Clustering settings¶
The “Settings” tab allows you to fully customize all aspects of your clustering.
Sampling¶
Note
You can access the sampling settings in Models > Settings > Sampling
The available sampling methods depend on the machine learning engine.
If your dataset does not fit in your RAM, you may want to extract a sample on which clustering will be performed. Data can be sampled from the beginning of a dataset (fastest) or randomly sampled from the entire dataset.
Features¶
See Features handling.
Dimensionality reduction¶
Note
You can access the sampling settings in Models > Settings > Dimensionality Reduction
Dimensionality reduction reduces the number of variables by arranging them into ‘principal components’ grouping together all correlated variables. The principal components are computed to carry as much variance as possible from the original dataset.
The main interest of using PCA for clustering is to improve the running time of the algorithms, especially when you have a large number of dimensions.
You can choose to enable it, disable it, or try both options to compare.
Outliers detection¶
Note
You can access the parameters for outlier detection in Models > Settings > Outlier detection
When performing clustering, it is generally recommended to detect outliers.
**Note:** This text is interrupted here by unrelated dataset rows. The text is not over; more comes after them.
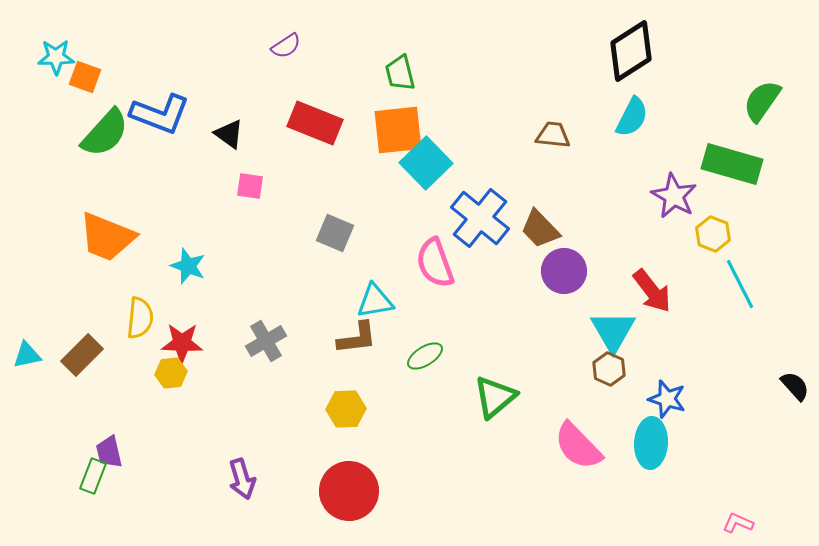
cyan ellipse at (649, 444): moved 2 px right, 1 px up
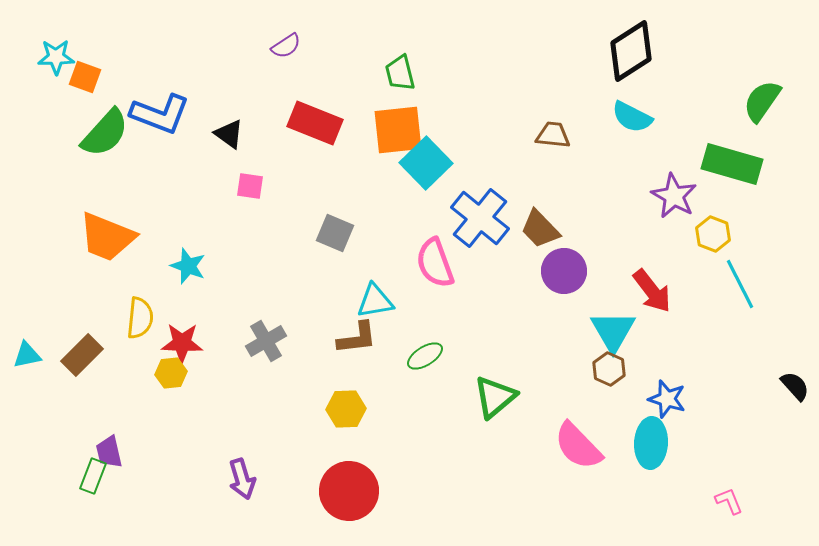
cyan semicircle at (632, 117): rotated 90 degrees clockwise
pink L-shape at (738, 523): moved 9 px left, 22 px up; rotated 44 degrees clockwise
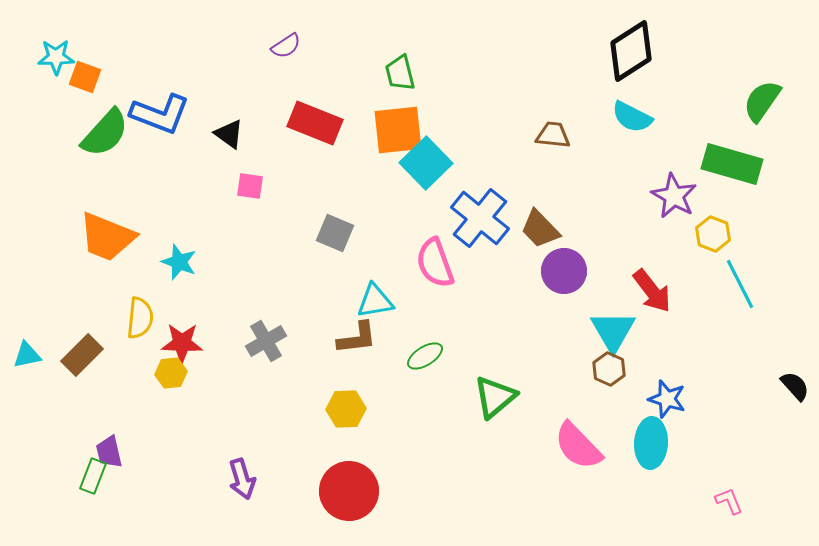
cyan star at (188, 266): moved 9 px left, 4 px up
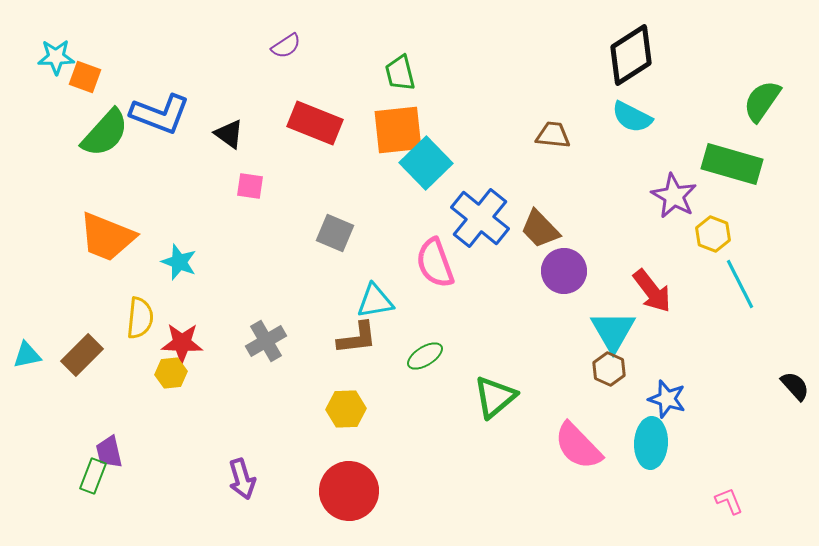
black diamond at (631, 51): moved 4 px down
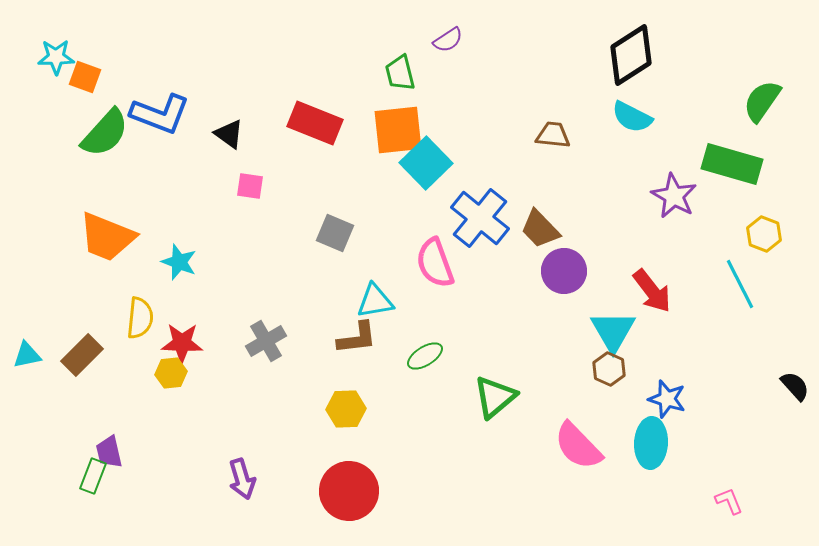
purple semicircle at (286, 46): moved 162 px right, 6 px up
yellow hexagon at (713, 234): moved 51 px right
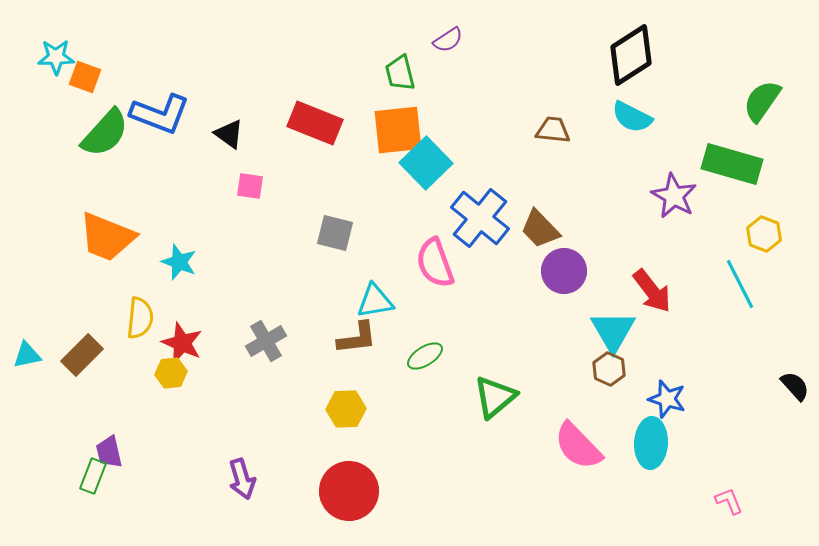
brown trapezoid at (553, 135): moved 5 px up
gray square at (335, 233): rotated 9 degrees counterclockwise
red star at (182, 343): rotated 21 degrees clockwise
Not doing so could generate very skewed clusters, or many small clusters and one cluster containing almost the whole dataset.
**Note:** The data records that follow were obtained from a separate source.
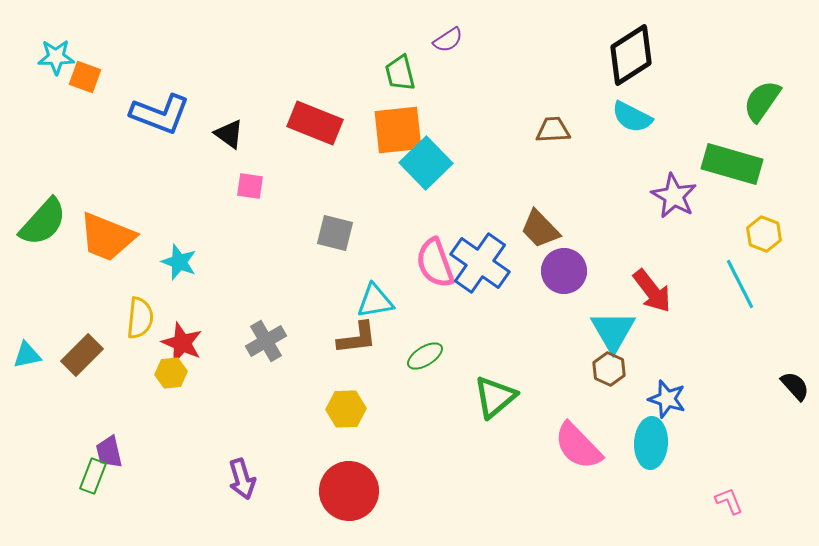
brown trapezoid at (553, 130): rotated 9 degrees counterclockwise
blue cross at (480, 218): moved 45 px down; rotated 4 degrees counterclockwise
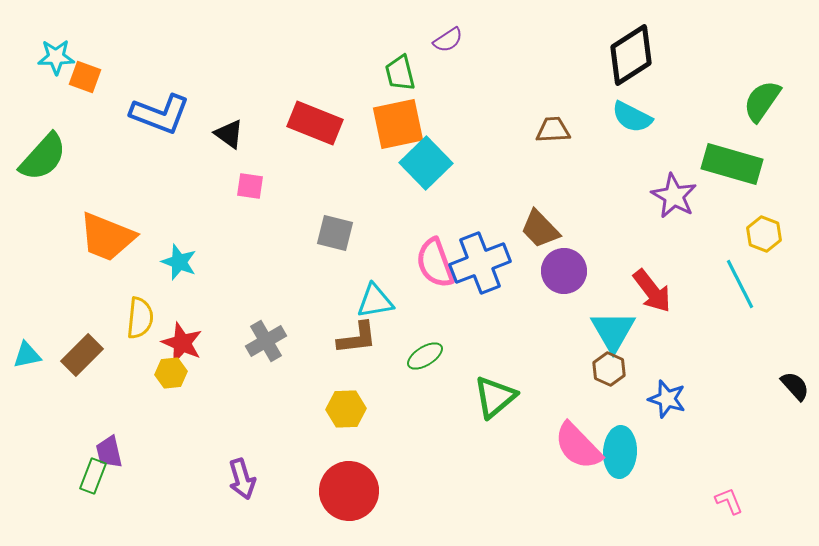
orange square at (398, 130): moved 6 px up; rotated 6 degrees counterclockwise
green semicircle at (43, 222): moved 65 px up
blue cross at (480, 263): rotated 34 degrees clockwise
cyan ellipse at (651, 443): moved 31 px left, 9 px down
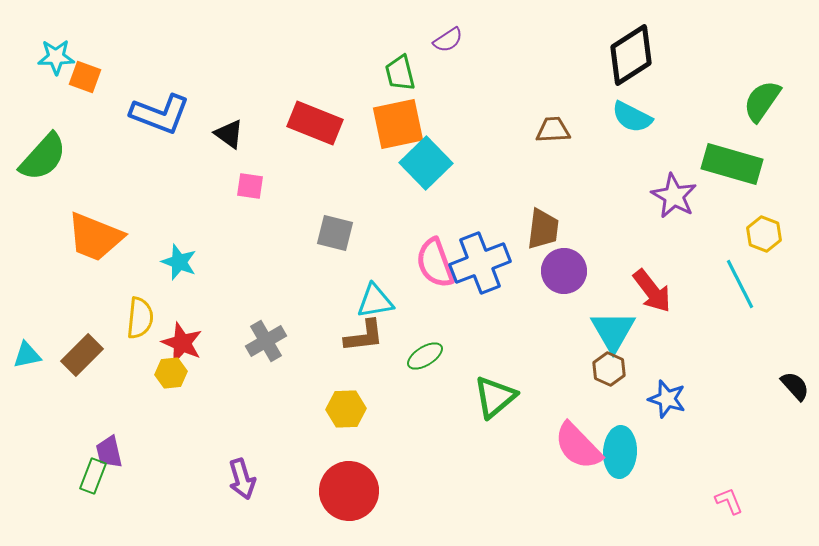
brown trapezoid at (540, 229): moved 3 px right; rotated 129 degrees counterclockwise
orange trapezoid at (107, 237): moved 12 px left
brown L-shape at (357, 338): moved 7 px right, 2 px up
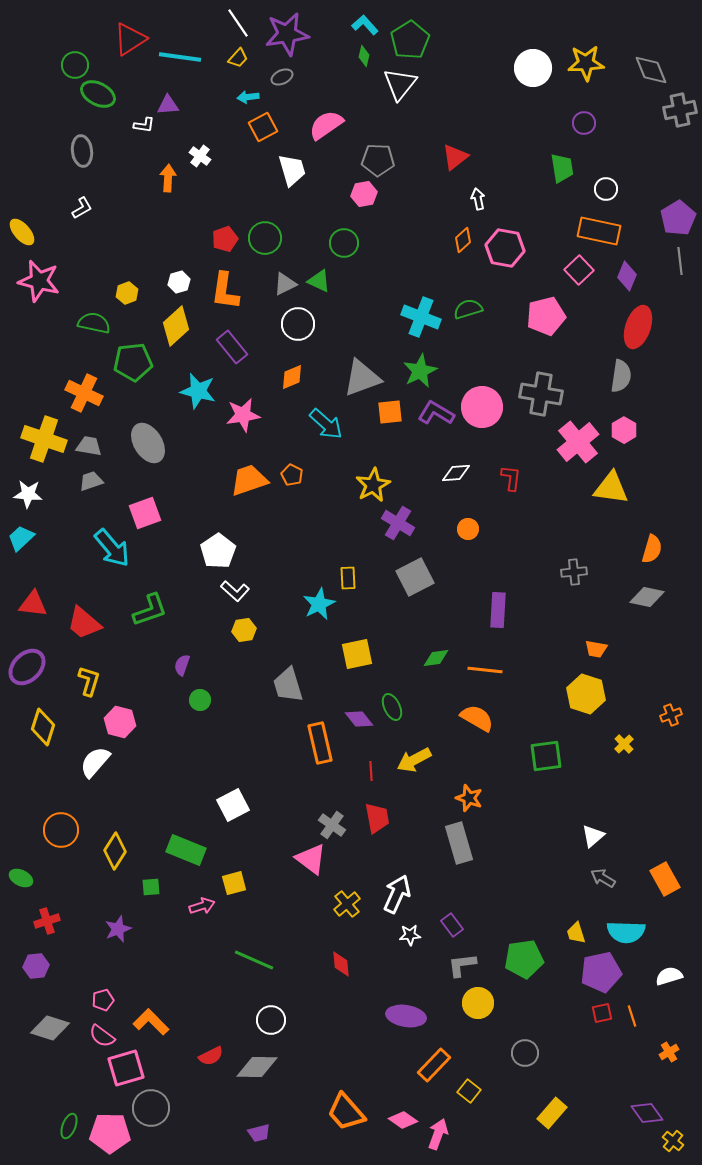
DSS detects outliers by performing a pre-clustering with a large number of clusters and considering the smallest “mini-clusters” as outliers, if:
their cluster size is less than a specified threshold (ex : 10)
their cumulative percentage is less than a specified threshold (ex: 1%)
Once outliers are detected, you can either:
Drop: outliers are dropped.
Cluster : create a “cluster” from all detected outliers.
Algorithms¶
Note
You can change the settings for algorithms under Models > Settings > Algorithms
DSS supports several algorithms that can be used for clustering. You can select multiple algorithms to see which performs best for your dataset.
The algorithms depend on the machine learning engine.